I am really excited about the chance to live in exotic places all over the world, and I think Lara will do very well with that sort of lifestyle, too. She's really a very easy kid to take along and do things with, and adapts easily to new situations. I have been told, informally, that there's a good chance that our first posting might be to China, since my Chinese ability has reached an acceptable level. After that, who knows?
In the meantime, Lara and I are enjoying life in Arizona. A few weeks ago, a dream project fell into my lap. An east coast software company found my resume in a web search, and contracted with me to develop documentation for their webbased financial modeling application. I work my own hours, from my own home office, doing work that I really enjoy!
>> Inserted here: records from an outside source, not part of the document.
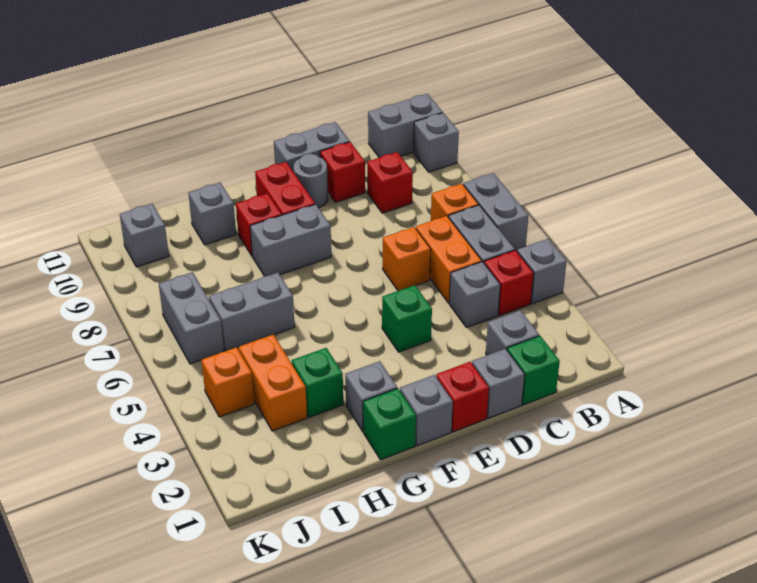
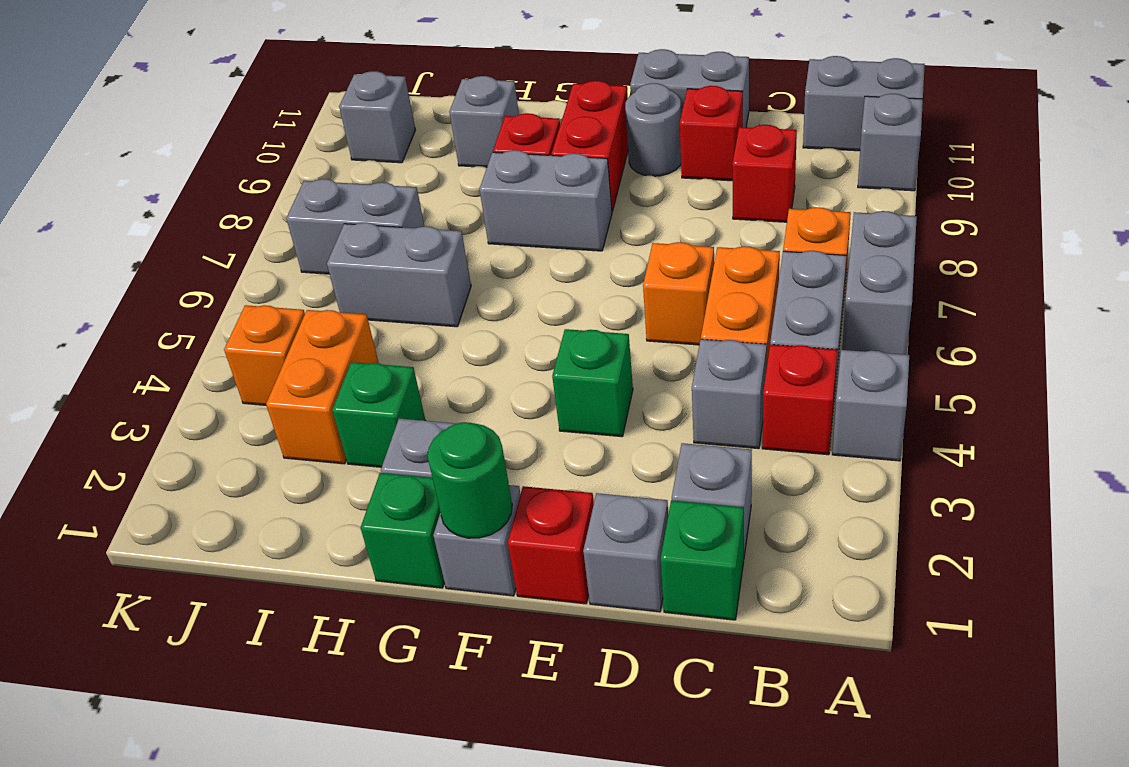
none -> green round brick F1 level 2
grey brick J6:J7 level 1 -> grey brick I7:J7 level 1

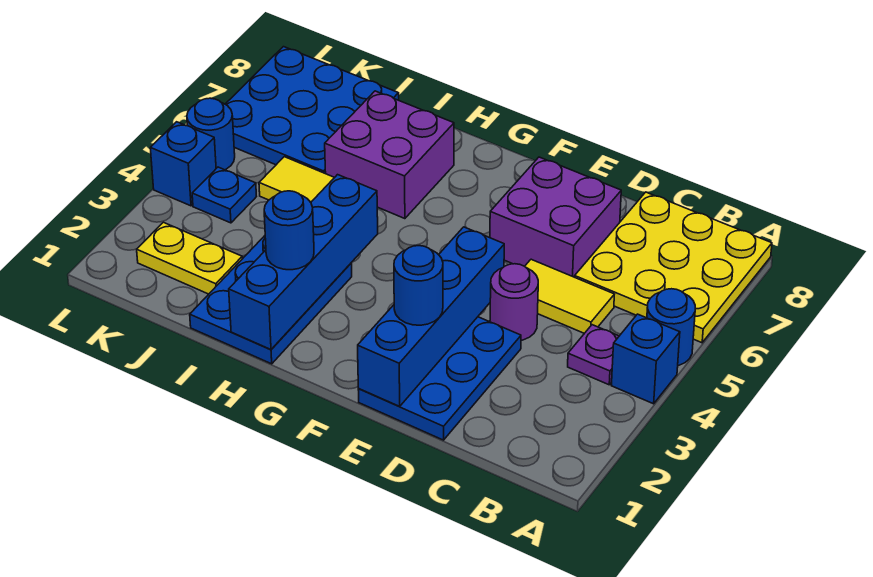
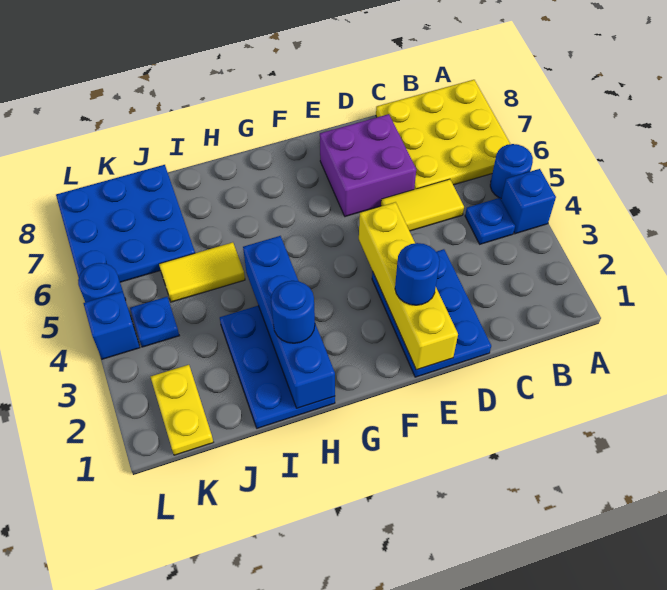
purple plate B4 level 1 -> blue plate B4 level 1
purple round brick D4 level 1 -> none
blue brick E1:E4 level 2 -> yellow brick E1:E4 level 2
purple brick H6:I7 level 1 -> none
yellow plate J2:K2 level 1 -> yellow plate K1:K2 level 1

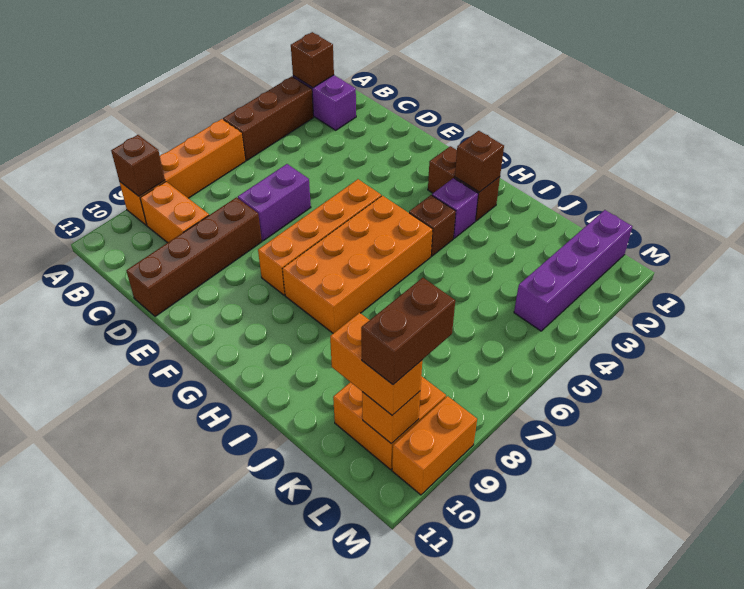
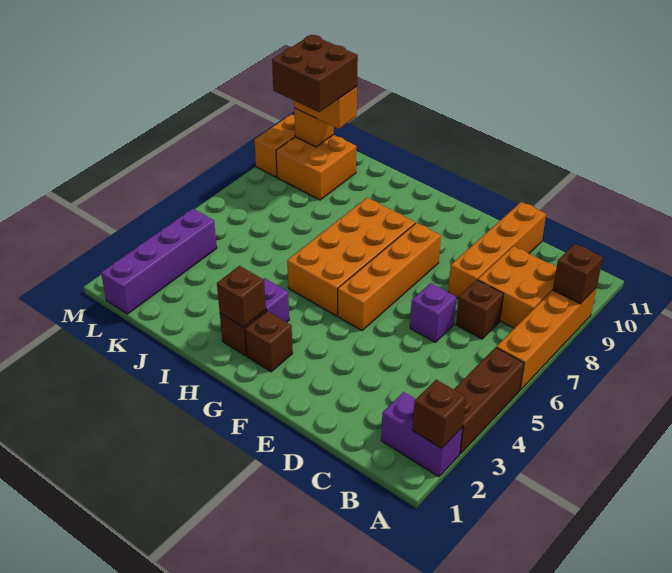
orange brick B9:C9 level 1 -> orange brick B8:C9 level 1
purple brick D6:D7 level 1 -> purple brick D6 level 1
brown brick D8:D11 level 1 -> orange brick D8:D11 level 1
brown brick H4 level 1 -> brown brick C7 level 1
brown brick L9:L10 level 4 -> brown brick K9:L10 level 4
Lara's just finishing up her 2nd grade homeschooling year this month. She enjoys the flexibility of homeschooling, but misses some of the fun of having lots of other kids to play with. However, she doesn't miss being teased or treated unkindly by the other kids, so all in all, homeschooling is working well for us all. None of us miss the grueling bus rides she had to endure traveling 25 miles each way to the nearest public school.
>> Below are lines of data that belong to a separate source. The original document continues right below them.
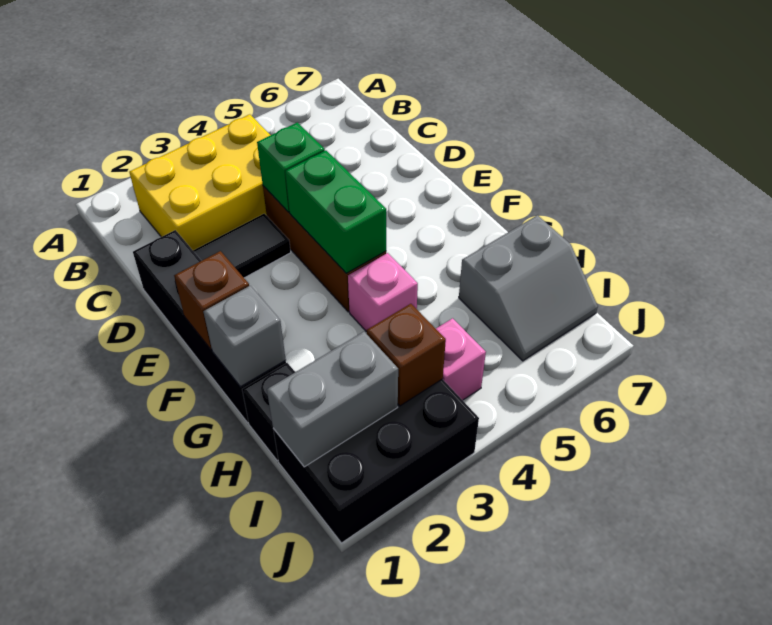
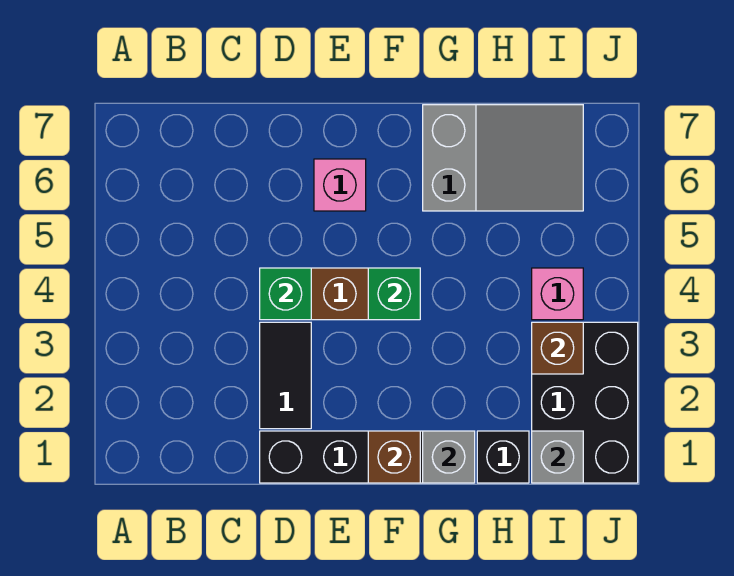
yellow brick B2:C4 level 1 -> none
green brick E4:F4 level 2 -> green brick F4 level 2
pink brick G4 level 1 -> pink brick E6 level 1
grey slope H6:I7 level 1 top H -> grey slope G6:I7 level 1 top G
grey brick I1:I2 level 2 -> grey brick I1 level 2

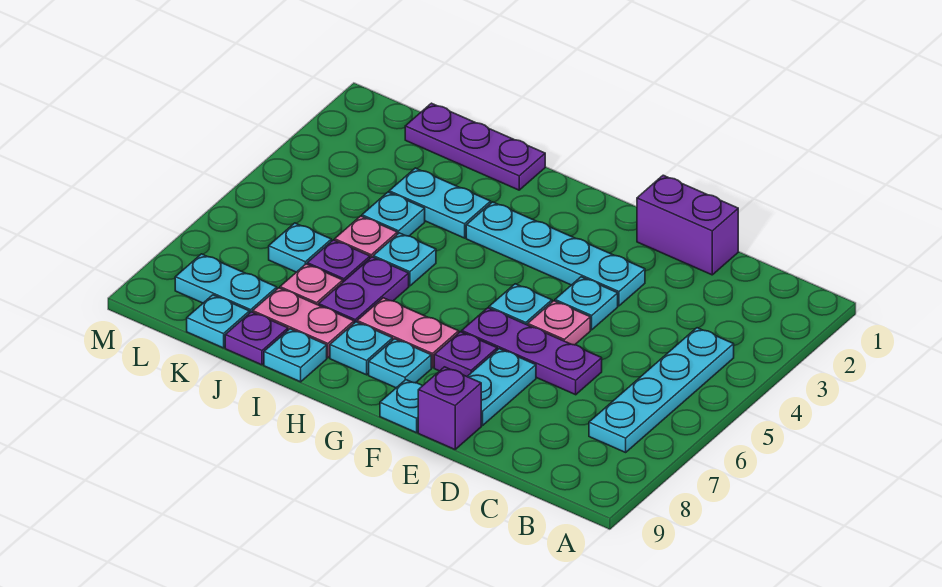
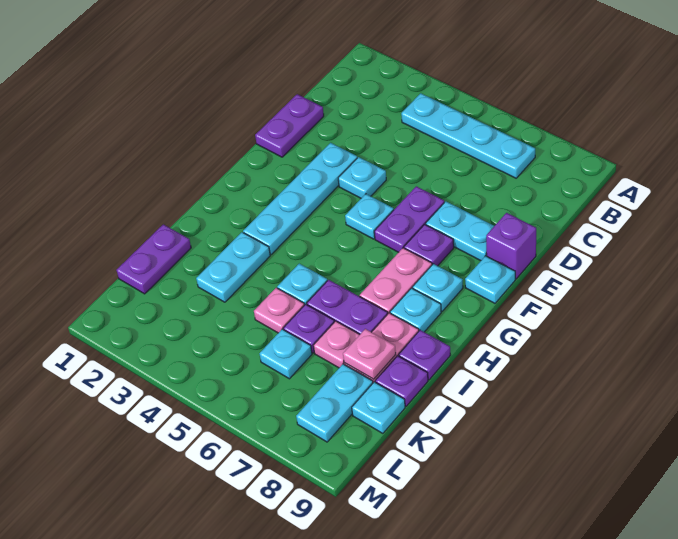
purple brick D1:E1 level 1 -> purple plate D1:E1 level 1
purple plate D6:F6 level 1 -> purple plate E6:F6 level 1
pink plate E5 level 1 -> pink plate J8 level 2
purple plate I1:K1 level 1 -> purple plate J1:K1 level 1
cyan plate I9 level 1 -> purple plate I9 level 1
cyan plate J4 level 1 -> none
I've been writing to you all erratically, since 1998, when we were first preparing to move to China, and had no idea what to expect. Our China adventure has been such a wonderful experience for us both, helping me especially to broaden my outlook and attitudes about culture, career, personal priorities, relationships and so many other things. Heck, I even learned how to cook some wonderful Chinese dishes! When I look back to my pre-China life, the difference amazes me. Life just keeps getting better, and definitely more interesting.
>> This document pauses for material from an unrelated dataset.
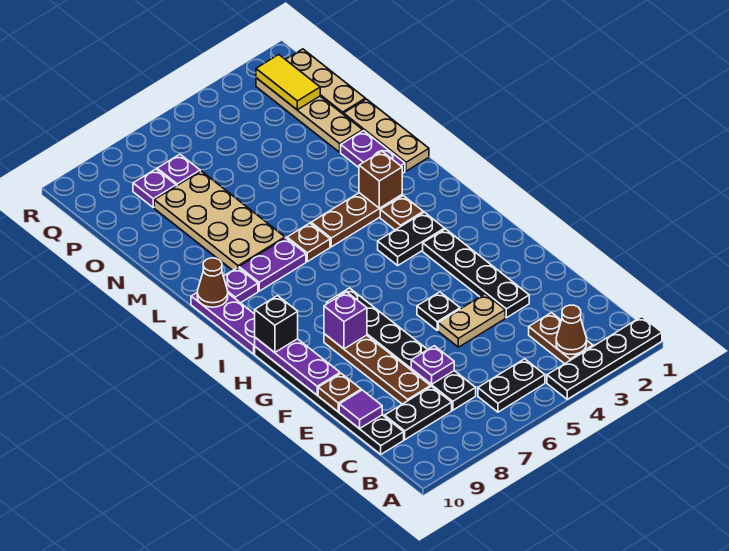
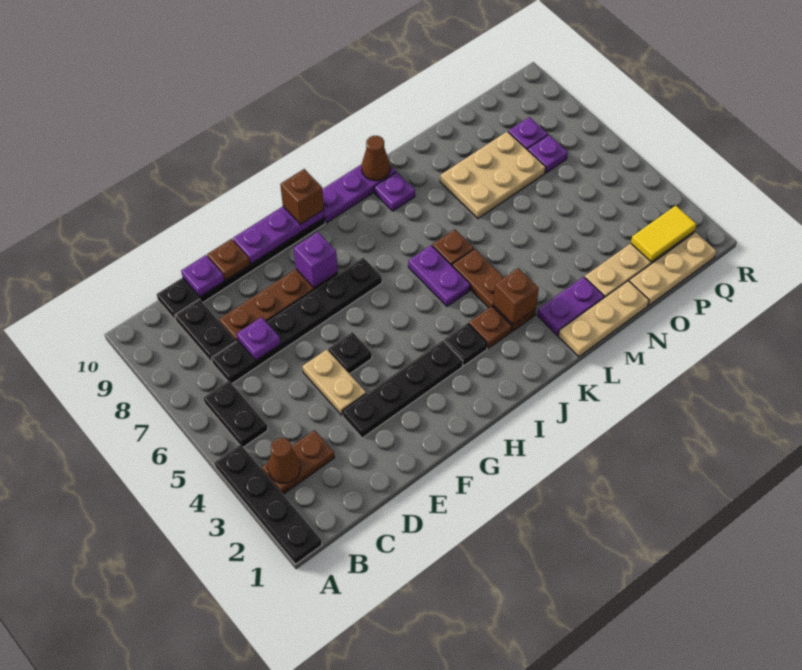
purple tile D10 level 2 -> purple plate D10 level 2
black brick H10 level 3 -> brown brick H10 level 3
black plate I3:I4 level 1 -> black plate I3 level 1
purple plate K7:K8 level 1 -> purple plate J5:J6 level 1
tan plate L7:O8 level 1 -> tan plate M7:O8 level 1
I think that one of the things I am most pleased about, though, is that I have been able to influence and encourage others to create their own China adventure. What a pleasure it has been, to read other China diaries, and see China through their eyes!
At this point, I don't know when we'll be able to return to China. I am sure that we will. I'll continue to post occasionally to this list, whenever Yahoo threatens to delete my group, or whenever something noteworthy occurs in our lives. Please, please, for those of you planning your own adventures in life, be sure to invite me to join YOUR list, too!